John Silver glanced over his shoulder slyly to get a peak at whatever progress his young cabin boy was making. From the looks of it, there wasn't much work to speak of. The two of them had been peeling vegetables since noon for the crew's dinner, and three hours later they still had a great deal of work to go. And as far as getting things by painlessly, a few words here and there, most of them on Silver's behalf, had done nothing to pass the time and now Silver was getting tired of the silence. So, with a cough to clear his throat, he moved to gently break the lingering ice between them.
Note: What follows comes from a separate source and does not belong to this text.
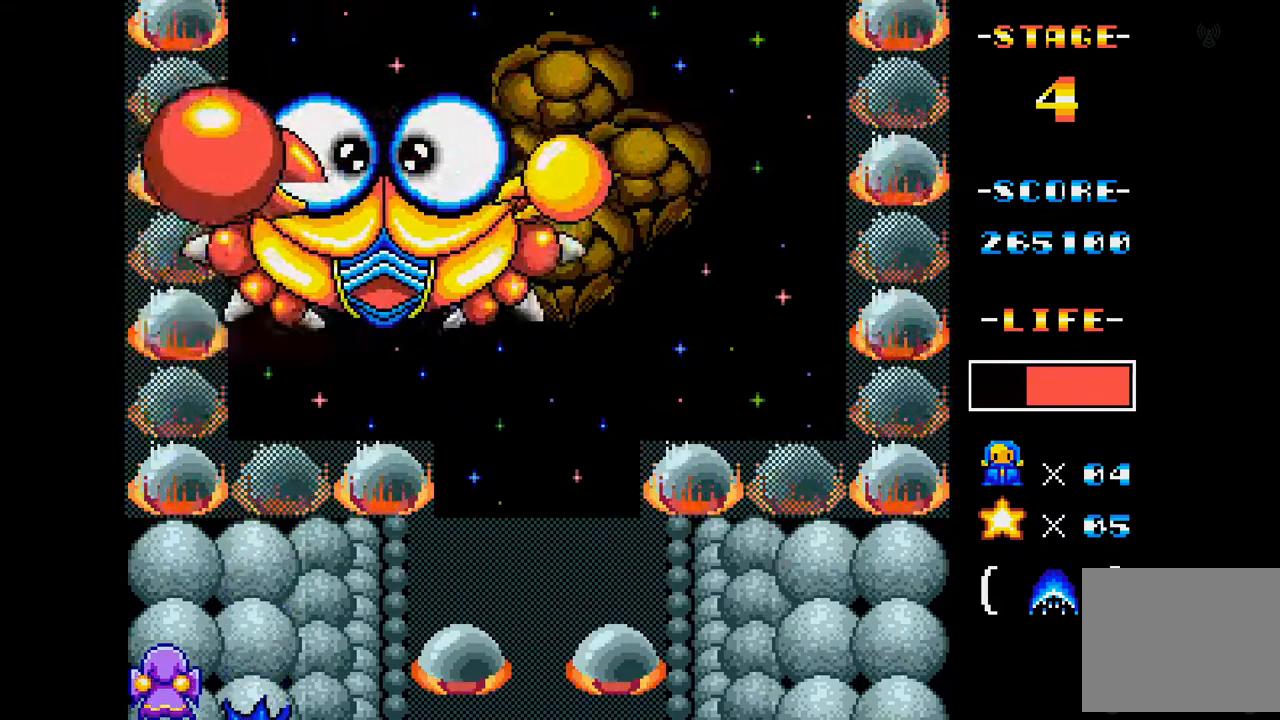
{"buttons": ["A", "DPAD_RIGHT"], "events": [[50, "A", "down"], [150, "DPAD_RIGHT", "down"], [267, "DPAD_RIGHT", "up"], [467, "DPAD_RIGHT", "down"]]}
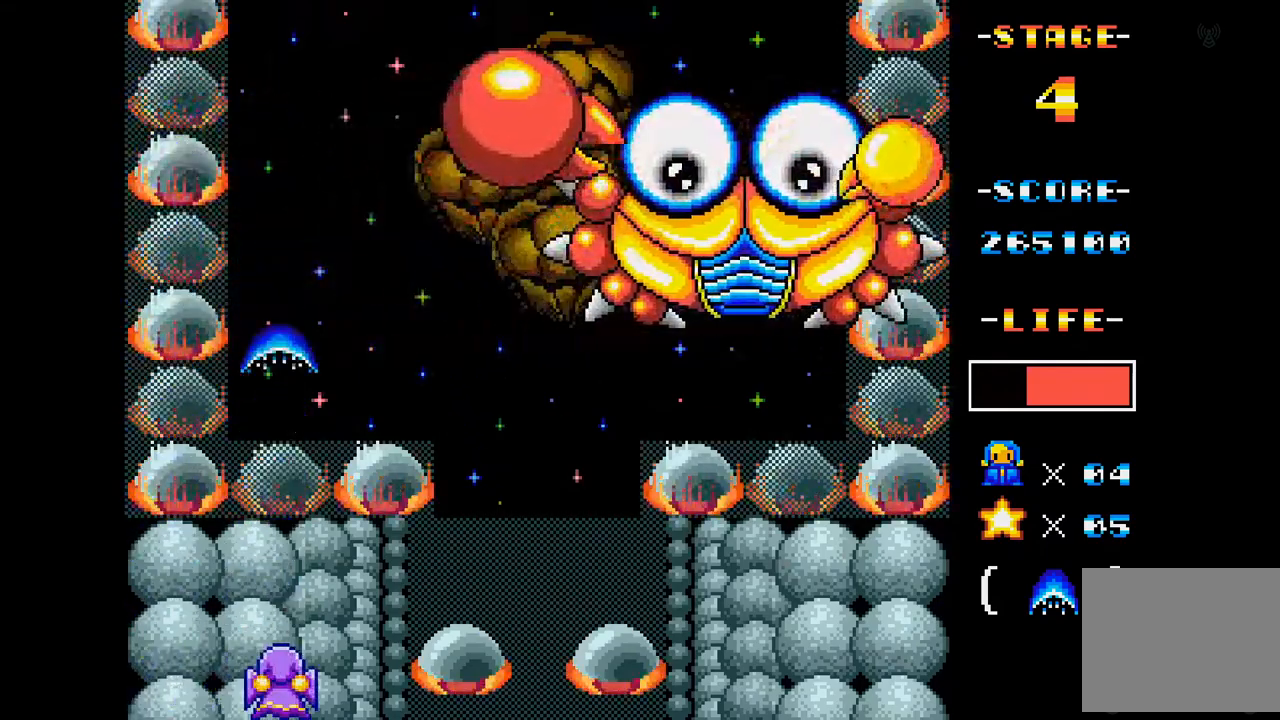
{"buttons": ["A"], "events": [[67, "DPAD_RIGHT", "up"]]}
"You, uh, got somethin' on your mind, Jimbo?"

The boy peered at Silver over his knife and raised boots, an agitated look in his cold blue eyes. He gazed at the cook as though uncertain of whether he should even bother to answer the question.

"Not really," he stated in a nonchalant manner. Jim quickly returned to peeling, quite content with being left alone.

The old cyborg frowned at this failed attempt at a lively conversation. He understood that Jim was introverted. Kids his age normally were, holding a grudge with life and angry with anyone who wanted to pull them out of their self absorbed stupor. Silver himself had been that way when he was Jim's age, so he understood where the boy sat when addressing the rungs on the ladder of life. Regardless, it made for a much more interesting day if the person you were forced to look after at least talked to you once in a while.

Now getting frustrated with the silence that threatened to overpower his sanity, Silver decided that if Jim wasn't going to talk willingly, he'd make him. Even if it meant leaving the kid to squirm out of a conversation he wasn't comfortable with.

"So, who'd you run away from?" Silver asked, a victorious smirk decorating his features.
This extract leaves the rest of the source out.